Rights activists said at least three more protesters were killed in the latest shooting early on Tuesday. SANA reported that four people, two policemen and two gunmen, were killed in clashes in the city.

The government says Syria is the target of a conspiracy and authorities blame the violence on armed gangs and infiltrators supplied with weapons from Lebanon and Iraq, an accusation that opposition groups say is unfounded.


The protests, the most serious since an armed revolt by Islamists in 1982, comprise all shades of society including ordinary Syrians, secularists, leftists, tribal figures, Islamists and students.

Assad, who has ruled for 11 years since assuming power on the death of his father Hafez al-Assad, has responded with a combination of limited concessions and fierce crackdown.

In a sign that authorities would offer no ground to protesters, the Interior Ministry on Monday night described the unrest as an insurrection by “armed groups belonging to Salafist organizations” trying to terrorize the population.

Salafism is a strict form of Sunni Islam that many Arab governments equate with militant groups like al Qaeda. Assad and most of his inner circle are from Syria’s minority Alawite community, who adhere to an offshoot of Shi’ite Islam.

“Not Salafist, not Muslim Brotherhood. We are freedom seekers!” hundreds of people chanted in Tuesday’s demonstration in Banias, in response to the Interior Ministry statement.

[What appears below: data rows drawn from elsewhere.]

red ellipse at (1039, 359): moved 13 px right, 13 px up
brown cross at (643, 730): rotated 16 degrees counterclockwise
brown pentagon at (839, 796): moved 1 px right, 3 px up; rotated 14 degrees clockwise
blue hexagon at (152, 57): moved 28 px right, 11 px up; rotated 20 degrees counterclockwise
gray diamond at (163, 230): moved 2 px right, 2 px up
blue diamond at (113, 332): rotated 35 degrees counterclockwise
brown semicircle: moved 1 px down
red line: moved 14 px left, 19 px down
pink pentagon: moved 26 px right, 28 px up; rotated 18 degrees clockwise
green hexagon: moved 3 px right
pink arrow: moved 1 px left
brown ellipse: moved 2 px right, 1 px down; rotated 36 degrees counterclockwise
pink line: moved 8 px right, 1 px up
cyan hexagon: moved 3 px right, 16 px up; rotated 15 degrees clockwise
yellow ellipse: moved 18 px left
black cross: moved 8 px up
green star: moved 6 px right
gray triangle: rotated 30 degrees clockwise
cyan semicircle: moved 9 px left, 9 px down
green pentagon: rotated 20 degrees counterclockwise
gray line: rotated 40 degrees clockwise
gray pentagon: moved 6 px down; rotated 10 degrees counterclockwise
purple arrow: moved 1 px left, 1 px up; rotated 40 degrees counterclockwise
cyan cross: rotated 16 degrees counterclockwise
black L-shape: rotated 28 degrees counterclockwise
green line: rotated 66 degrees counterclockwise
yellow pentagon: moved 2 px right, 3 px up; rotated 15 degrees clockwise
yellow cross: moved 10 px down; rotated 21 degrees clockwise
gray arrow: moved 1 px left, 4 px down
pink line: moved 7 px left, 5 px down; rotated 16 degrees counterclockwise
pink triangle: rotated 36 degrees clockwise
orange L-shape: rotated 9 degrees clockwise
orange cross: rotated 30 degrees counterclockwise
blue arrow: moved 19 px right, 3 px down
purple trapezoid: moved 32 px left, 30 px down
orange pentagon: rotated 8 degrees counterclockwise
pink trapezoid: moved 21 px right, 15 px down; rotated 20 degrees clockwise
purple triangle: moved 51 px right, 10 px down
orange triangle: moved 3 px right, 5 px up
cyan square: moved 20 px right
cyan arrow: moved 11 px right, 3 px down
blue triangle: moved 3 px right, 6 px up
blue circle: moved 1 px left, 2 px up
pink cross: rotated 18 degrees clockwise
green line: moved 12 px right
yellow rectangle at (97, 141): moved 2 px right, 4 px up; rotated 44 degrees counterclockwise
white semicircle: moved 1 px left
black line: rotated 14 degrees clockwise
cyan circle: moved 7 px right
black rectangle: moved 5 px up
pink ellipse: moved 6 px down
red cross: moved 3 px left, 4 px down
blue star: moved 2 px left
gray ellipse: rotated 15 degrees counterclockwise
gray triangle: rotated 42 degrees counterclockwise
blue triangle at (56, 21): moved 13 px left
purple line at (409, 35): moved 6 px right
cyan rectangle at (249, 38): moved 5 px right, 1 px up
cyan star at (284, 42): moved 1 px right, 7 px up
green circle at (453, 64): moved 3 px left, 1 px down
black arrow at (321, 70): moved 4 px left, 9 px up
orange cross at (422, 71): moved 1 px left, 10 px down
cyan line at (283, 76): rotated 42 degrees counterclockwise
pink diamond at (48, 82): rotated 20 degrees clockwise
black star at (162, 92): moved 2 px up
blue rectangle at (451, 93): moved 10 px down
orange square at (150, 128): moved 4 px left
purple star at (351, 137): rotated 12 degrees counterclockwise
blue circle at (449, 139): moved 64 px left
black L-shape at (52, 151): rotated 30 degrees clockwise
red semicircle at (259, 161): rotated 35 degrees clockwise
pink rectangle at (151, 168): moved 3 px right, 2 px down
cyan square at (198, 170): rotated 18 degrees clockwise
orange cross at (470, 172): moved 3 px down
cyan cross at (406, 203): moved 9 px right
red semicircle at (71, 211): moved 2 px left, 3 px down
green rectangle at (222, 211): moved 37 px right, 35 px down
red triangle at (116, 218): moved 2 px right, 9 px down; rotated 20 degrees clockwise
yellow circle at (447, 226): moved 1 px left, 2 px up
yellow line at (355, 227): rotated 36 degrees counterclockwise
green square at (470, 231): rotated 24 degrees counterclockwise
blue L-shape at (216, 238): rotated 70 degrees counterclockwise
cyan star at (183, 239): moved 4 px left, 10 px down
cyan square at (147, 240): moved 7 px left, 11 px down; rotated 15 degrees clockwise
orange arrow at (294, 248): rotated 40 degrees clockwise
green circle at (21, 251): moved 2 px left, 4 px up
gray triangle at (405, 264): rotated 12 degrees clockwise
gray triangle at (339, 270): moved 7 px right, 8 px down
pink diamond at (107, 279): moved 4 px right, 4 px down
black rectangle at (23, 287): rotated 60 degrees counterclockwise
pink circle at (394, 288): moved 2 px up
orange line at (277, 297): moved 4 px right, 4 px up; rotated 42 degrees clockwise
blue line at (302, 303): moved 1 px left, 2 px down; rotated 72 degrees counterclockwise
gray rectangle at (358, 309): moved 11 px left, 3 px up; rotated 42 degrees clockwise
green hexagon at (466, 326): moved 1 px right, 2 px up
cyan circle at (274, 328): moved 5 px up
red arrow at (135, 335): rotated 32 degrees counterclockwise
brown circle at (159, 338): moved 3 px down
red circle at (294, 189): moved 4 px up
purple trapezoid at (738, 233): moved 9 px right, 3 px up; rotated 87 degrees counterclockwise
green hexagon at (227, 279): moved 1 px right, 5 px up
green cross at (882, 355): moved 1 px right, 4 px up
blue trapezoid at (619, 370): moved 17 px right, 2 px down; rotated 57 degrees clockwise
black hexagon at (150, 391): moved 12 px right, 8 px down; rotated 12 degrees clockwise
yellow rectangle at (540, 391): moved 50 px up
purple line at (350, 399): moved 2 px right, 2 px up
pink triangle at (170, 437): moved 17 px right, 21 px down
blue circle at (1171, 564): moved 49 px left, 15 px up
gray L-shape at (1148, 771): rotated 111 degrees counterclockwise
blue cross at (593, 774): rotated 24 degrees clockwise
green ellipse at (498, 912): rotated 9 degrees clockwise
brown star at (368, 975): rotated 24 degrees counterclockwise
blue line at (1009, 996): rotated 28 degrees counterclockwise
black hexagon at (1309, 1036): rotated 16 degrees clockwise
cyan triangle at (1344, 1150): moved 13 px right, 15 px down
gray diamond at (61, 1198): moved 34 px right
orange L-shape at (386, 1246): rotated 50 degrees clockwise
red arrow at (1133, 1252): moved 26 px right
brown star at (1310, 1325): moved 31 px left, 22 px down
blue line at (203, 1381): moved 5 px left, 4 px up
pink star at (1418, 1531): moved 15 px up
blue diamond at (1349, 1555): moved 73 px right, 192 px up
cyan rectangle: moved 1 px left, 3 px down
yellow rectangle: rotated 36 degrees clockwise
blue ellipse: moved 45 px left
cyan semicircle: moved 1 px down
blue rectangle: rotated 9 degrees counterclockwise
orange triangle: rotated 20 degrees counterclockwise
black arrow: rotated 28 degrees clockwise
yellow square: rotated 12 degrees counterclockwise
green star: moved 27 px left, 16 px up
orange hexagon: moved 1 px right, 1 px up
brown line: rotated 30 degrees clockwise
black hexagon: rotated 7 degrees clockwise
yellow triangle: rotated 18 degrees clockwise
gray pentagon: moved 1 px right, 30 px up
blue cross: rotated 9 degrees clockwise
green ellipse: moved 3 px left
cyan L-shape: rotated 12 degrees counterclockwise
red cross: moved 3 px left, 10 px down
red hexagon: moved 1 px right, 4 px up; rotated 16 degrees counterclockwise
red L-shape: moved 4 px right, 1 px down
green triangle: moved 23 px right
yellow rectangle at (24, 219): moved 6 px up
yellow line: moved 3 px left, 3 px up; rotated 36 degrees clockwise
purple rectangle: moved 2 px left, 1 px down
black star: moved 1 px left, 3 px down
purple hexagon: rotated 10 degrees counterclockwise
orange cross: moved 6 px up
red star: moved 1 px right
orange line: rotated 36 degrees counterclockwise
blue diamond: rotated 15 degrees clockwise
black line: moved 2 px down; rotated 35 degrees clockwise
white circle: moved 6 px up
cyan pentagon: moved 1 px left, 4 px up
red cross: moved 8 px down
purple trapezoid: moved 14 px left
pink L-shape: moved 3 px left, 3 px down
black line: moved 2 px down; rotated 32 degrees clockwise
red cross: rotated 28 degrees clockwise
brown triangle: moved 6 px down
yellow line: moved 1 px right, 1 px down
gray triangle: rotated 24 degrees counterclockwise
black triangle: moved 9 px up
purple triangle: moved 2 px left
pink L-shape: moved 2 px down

Dozens of medical students also demonstrated at Damascus University’s college of medicine earlier on Tuesday chanting “Stop the massacres. Syria is free. Syria is dignity,” two rights campaigners in contact with the students said. They said security forces beat the students to break up the protest.

In Deraa, where the protests first broke out and which has seen most bloodshed, residents said on Tuesday that security forces who stayed off the streets in recent days were being reinforced, possibly preparing for a move to reassert full control over the restive Sunni Muslim town.